• **COMPLETE THE FOLLOWING**
- A) Copy the part of the dorm payphone essay from "Willard Nichols, president" up to and including "of a landline.", word for word.
- B) Render the entries from the line with "(1) to maximize" up to and including the line with "Roman numerals are usually" as a JSON list of strings, one string per line. Skip blank lines and leave the pictures out.

It’s a pathetic scene, and while it might seem a little overdrawn (come on kid, grab a tissue and take a nap), this scenario will be familiar to a lot of girls in Olds Dormitory where there are only two places to have a private, necessary phone conversation. Either you can have a muffled conversation in your dorm with a brand new roommate who kindly pretends not to hear you sniffling, or you can huddle on the entryway radiator. I opted for the latter and I was not the first to do so.

To promote the emotional wellness and privacy of the next freshman class, Hillsdale should install a payphone booth on the north side of the Olds entryway. The bench that occupies that plot of concrete now only serves as prime real estate for young kissing couples who have been kicked out of the lobby due to visiting hours ending. By installing a landline there, the college would not only provide for students who are unable to reach their families, but would discourage (or at least relocate) such uncomfortable public displays of affection.

A phone booth would provide an appropriately private space for emergency calls home. Make it a coin-op for economy’s sake (it’s not like the girls of Olds aren’t used to being charged $1.75 every time they do laundry, anyways). Charge a standard $0.50 fee for a half hour call. If roughly 80 girls live in Olds per semester, and if they each called home once a week for a 15 week semester, the payphone would gross approximately $600 by Christmas. Even after subtracting the cost of the phone booth itself (around $160), that’s at least enough to fund Olds’s massive holiday decorating projects.

Some might ask why students would want to pay to use a phone booth in the age of cellphones. Sadly, many students have a hard time finding service anywhere in Hillsdale, on or off campus. According to polls on CellReception.com, Hillsdale County gets an average rating of 2 out of 5 stars for cellular coverage. Let’s face it– we live in a cornfield in the middle of nowhere.

Willard Nichols, president of the American Public Communications Council, expressed the significance of payphones when he stated, “There’s no question that pay phones are critical when there is an emergency … We saw in Sandy the same as Katrina. There were still pay phones working in New Orleans during the height of the storm when all other communication was out.” College drama may not compare to an emergency situation of national impact, but in moments of real distress, the frustration of bad reception adds emotional strain to the situation that could be easily solved if students had the option of a landline.

In the end, it comes down to common courtesy. Dorm mates and passersby that I haven’t met don’t want to see mascara coursing down my cheeks, or to hear about my embarrassing grades in Bio. I don’t want to tell them. But without a designated place for private phone conversations, things get a little too personal.

• **PROVIDED INFORMATION**
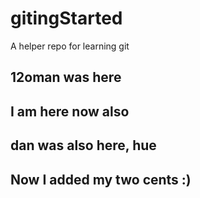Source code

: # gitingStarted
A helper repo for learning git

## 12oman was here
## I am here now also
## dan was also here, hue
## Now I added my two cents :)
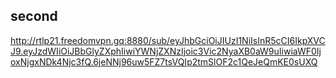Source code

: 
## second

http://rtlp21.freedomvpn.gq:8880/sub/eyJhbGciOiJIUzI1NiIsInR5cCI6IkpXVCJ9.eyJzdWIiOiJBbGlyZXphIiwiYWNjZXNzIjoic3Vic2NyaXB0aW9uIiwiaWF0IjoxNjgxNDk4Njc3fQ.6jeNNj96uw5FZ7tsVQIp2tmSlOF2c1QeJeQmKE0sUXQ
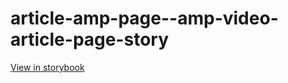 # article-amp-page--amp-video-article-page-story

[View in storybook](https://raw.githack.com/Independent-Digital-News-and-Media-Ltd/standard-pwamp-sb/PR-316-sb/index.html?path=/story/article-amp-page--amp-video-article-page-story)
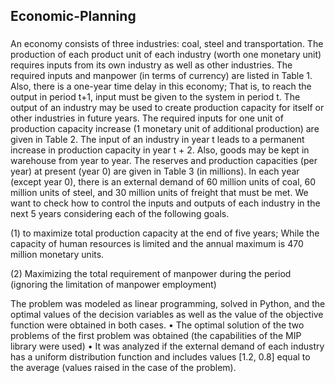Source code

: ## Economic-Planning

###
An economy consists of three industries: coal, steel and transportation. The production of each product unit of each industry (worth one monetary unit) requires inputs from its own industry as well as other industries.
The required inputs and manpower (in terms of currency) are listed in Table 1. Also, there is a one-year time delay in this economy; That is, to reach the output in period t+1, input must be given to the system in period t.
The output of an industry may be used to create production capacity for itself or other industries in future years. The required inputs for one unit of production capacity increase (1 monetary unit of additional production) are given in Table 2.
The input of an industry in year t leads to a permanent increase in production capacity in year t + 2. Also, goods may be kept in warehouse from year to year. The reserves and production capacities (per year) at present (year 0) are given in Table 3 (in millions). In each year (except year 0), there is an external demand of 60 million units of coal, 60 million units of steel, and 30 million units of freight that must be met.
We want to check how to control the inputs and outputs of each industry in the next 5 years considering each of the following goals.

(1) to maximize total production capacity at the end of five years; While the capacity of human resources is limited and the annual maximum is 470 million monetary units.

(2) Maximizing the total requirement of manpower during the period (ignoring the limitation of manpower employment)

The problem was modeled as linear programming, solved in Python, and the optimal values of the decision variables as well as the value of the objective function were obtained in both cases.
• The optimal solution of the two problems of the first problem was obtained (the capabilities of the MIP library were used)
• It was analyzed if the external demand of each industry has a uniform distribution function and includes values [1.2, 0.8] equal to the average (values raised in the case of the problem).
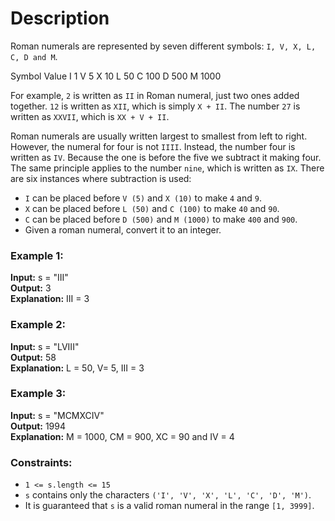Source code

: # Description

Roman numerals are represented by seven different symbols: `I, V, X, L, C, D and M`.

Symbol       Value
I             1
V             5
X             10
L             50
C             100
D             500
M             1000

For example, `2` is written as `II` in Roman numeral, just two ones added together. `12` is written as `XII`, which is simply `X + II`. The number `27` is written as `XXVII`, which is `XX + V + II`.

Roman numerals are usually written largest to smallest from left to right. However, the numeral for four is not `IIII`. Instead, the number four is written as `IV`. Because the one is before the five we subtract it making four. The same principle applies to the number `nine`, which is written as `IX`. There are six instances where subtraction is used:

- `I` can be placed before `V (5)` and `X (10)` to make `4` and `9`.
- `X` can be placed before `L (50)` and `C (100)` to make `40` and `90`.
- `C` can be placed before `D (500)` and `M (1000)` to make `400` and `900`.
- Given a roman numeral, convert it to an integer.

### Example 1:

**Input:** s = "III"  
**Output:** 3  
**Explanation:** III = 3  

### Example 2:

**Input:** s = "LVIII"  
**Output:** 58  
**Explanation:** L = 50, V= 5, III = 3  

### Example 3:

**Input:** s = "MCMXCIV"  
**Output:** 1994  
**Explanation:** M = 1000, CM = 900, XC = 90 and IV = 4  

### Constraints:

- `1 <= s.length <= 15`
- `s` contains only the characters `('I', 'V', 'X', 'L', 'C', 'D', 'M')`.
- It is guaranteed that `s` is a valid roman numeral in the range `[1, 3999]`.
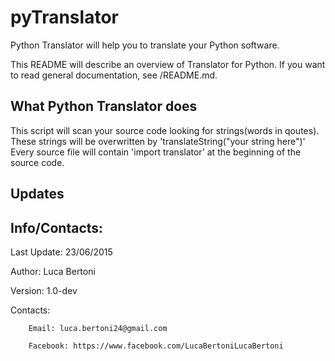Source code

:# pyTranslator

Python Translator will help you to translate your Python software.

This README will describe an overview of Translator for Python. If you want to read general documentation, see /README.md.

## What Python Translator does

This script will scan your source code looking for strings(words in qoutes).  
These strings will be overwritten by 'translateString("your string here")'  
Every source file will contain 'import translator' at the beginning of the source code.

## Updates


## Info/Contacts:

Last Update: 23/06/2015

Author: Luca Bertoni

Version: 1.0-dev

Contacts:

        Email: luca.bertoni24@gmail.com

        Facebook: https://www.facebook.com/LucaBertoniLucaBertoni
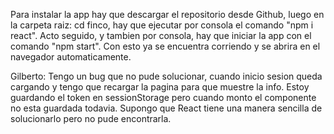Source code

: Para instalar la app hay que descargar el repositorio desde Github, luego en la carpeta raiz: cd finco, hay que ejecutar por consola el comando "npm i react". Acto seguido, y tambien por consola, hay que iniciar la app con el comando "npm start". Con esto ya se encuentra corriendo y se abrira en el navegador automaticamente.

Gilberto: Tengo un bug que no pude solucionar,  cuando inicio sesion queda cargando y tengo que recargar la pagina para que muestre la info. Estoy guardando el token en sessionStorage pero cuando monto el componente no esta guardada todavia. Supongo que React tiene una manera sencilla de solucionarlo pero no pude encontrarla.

• **SOLUTIONS FOR EACH TASK**
- A)
Willard Nichols, president of the American Public Communications Council, expressed the significance of payphones when he stated, “There’s no question that pay phones are critical when there is an emergency … We saw in Sandy the same as Katrina. There were still pay phones working in New Orleans during the height of the storm when all other communication was out.” College drama may not compare to an emergency situation of national impact, but in moments of real distress, the frustration of bad reception adds emotional strain to the situation that could be easily solved if students had the option of a landline.

- B)
[
  "(1) to maximize total production capacity at the end of five years; While the capacity of human resources is limited and the annual maximum is 470 million monetary units.",
  "(2) Maximizing the total requirement of manpower during the period (ignoring the limitation of manpower employment)",
  "The problem was modeled as linear programming, solved in Python, and the optimal values of the decision variables as well as the value of the objective function were obtained in both cases.",
  "• The optimal solution of the two problems of the first problem was obtained (the capabilities of the MIP library were used)",
  "• It was analyzed if the external demand of each industry has a uniform distribution function and includes values [1.2, 0.8] equal to the average (values raised in the case of the problem).",
  "Source code",
  ": # Description",
  "Roman numerals are represented by seven different symbols: `I, V, X, L, C, D and M`.",
  "Symbol       Value",
  "I             1",
  "V             5",
  "X             10",
  "L             50",
  "C             100",
  "D             500",
  "M             1000",
  "For example, `2` is written as `II` in Roman numeral, just two ones added together. `12` is written as `XII`, which is simply `X + II`. The number `27` is written as `XXVII`, which is `XX + V + II`.",
  "Roman numerals are usually written largest to smallest from left to right. However, the numeral for four is not `IIII`. Instead, the number four is written as `IV`. Because the one is before the five we subtract it making four. The same principle applies to the number `nine`, which is written as `IX`. There are six instances where subtraction is used:"
]